Naar boven ↑

Rechtspraak

Stichting Zwembaden Hoorn/werkneemster
Rechtbank Noord-Holland, 31 oktober 2011
ECLI:NL:RBALK:2011:BU5142

Stichting Zwembaden Hoorn/werkneemster

Afwijzing ontbinding arbeidsovereenkomst zwemlerares. Arbeidsongeschiktheid bestaande uit neurologische klachten na werkzaamheden staan aan ontbinding in de weg. Geen situatieve arbeidsongeschiktheid vanwege medische klachten

Werkneemster is als zwemlerares in dienst van SZH, een stichting die twee zwembaden (een binnen- en buitenzwembad) exploiteert. In de loop van 2011 heeft werkneemster in toenemende mate last gekregen van neurologische klachten tijdens en na het verrichten van haar werkzaamheden in het binnenbad. Werkneemster heeft zich ziek gemeld en heeft daarna werk in het buitenbad verricht. Sinds de sluiting van het buitenbad in september 2011 heeft werkneemster niet meer gewerkt. Thans verzoekt SZH ontbinding van de arbeidsovereenkomst. Volgens SZH lijdt werkneemster niet aan een ziekte of gebrek, terwijl er geen passende werkzaamheden voorhanden zijn.

De kantonrechter oordeelt als volgt.

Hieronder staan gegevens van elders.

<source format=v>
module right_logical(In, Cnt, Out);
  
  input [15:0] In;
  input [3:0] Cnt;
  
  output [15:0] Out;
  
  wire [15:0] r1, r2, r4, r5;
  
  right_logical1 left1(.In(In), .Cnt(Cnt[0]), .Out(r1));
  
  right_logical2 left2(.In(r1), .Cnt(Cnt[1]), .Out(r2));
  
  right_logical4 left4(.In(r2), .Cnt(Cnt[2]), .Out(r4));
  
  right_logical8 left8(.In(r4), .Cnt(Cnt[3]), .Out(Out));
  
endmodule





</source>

Onder verwijzing naar het arrest Mak/SGBO (HR 27 juni 2008, LJN BC7669) stelt SZH dat slechts sprake is van situatieve arbeidsongeschiktheid. Gezien de rapportages van de bedrijfsarts en de behandelend neuroloog, waaruit volgt dat werkneemster neurologische klachten heeft na haar werkzaamheden, wordt deze stelling niet gevolgd. Aangenomen wordt dat werkneemster ongeschikt is voor het verrichten van haar werk wegens ziekte.

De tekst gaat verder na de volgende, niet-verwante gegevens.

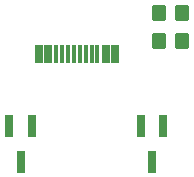
<source format=gtp>
G04 #@! TF.GenerationSoftware,KiCad,Pcbnew,6.0.7-f9a2dced07~116~ubuntu22.04.1*
G04 #@! TF.CreationDate,2022-09-05T17:56:12+01:00*
G04 #@! TF.ProjectId,keyboard,6b657962-6f61-4726-942e-6b696361645f,rev?*
G04 #@! TF.SameCoordinates,Original*
G04 #@! TF.FileFunction,Paste,Top*
G04 #@! TF.FilePolarity,Positive*
%FSLAX46Y46*%
G04 Gerber Fmt 4.6, Leading zero omitted, Abs format (unit mm)*
G04 Created by KiCad (PCBNEW 6.0.7-f9a2dced07~116~ubuntu22.04.1) date 2022-09-05 17:56:12*
%MOMM*%
%LPD*%
G01*
G04 APERTURE LIST*
G04 Aperture macros list*
%AMRoundRect*
0 Rectangle with rounded corners*
0 $1 Rounding radius*
0 $2 $3 $4 $5 $6 $7 $8 $9 X,Y pos of 4 corners*
0 Add a 4 corners polygon primitive as box body*
4,1,4,$2,$3,$4,$5,$6,$7,$8,$9,$2,$3,0*
0 Add four circle primitives for the rounded corners*
1,1,$1+$1,$2,$3*
1,1,$1+$1,$4,$5*
1,1,$1+$1,$6,$7*
1,1,$1+$1,$8,$9*
0 Add four rect primitives between the rounded corners*
20,1,$1+$1,$2,$3,$4,$5,0*
20,1,$1+$1,$4,$5,$6,$7,0*
20,1,$1+$1,$6,$7,$8,$9,0*
20,1,$1+$1,$8,$9,$2,$3,0*%
G04 Aperture macros list end*
%ADD10RoundRect,0.050000X0.300000X0.725000X-0.300000X0.725000X-0.300000X-0.725000X0.300000X-0.725000X0*%
%ADD11RoundRect,0.050000X0.150000X0.725000X-0.150000X0.725000X-0.150000X-0.725000X0.150000X-0.725000X0*%
%ADD12R,0.800000X1.900000*%
%ADD13RoundRect,0.250000X-0.350000X-0.450000X0.350000X-0.450000X0.350000X0.450000X-0.350000X0.450000X0*%
G04 APERTURE END LIST*
D10*
X54818750Y-121801250D03*
X54043750Y-121801250D03*
D11*
X53343750Y-121801250D03*
X52843750Y-121801250D03*
X52343750Y-121801250D03*
X51843750Y-121801250D03*
X51343750Y-121801250D03*
X50843750Y-121801250D03*
X50343750Y-121801250D03*
X49843750Y-121801250D03*
D10*
X49143750Y-121801250D03*
X48368750Y-121801250D03*
D12*
X58893750Y-127881250D03*
X56993750Y-127881250D03*
X57943750Y-130881250D03*
D13*
X58531250Y-118268750D03*
X60531250Y-118268750D03*
D12*
X47781250Y-127881250D03*
X45881250Y-127881250D03*
X46831250Y-130881250D03*
D13*
X58531250Y-120650000D03*
X60531250Y-120650000D03*
M02*

</source>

Voor zover moet worden aangenomen dat de klachten van werkneemster verdwijnen zodra zij niet meer in het binnenbad werkt, is ook in dat geval sprake van ongeschiktheid voor het werk wegens ziekte. Naar het oordeel van de kantonrechter kan namelijk ook van ziekte in de zin van artikel 7:670 lid 1 BW worden gesproken indien een werknemer is uitgevallen met gezondheidsklachten die weliswaar na staking van het werk verdwijnen, maar waarvan moet worden aangenomen dat deze klachten bij werkhervatting zeer waarschijnlijk direct of na korte tijd opnieuw zullen optreden. Die situatie doet zich hier voor. Vastgesteld wordt dat de ontbinding wordt verzocht wegens en in verband met de ziekte van werkneemster. Het opzegverbod tijdens ziekte staat in dit geval aan ontbinding in de weg. Volgt afwijzing van de vordering.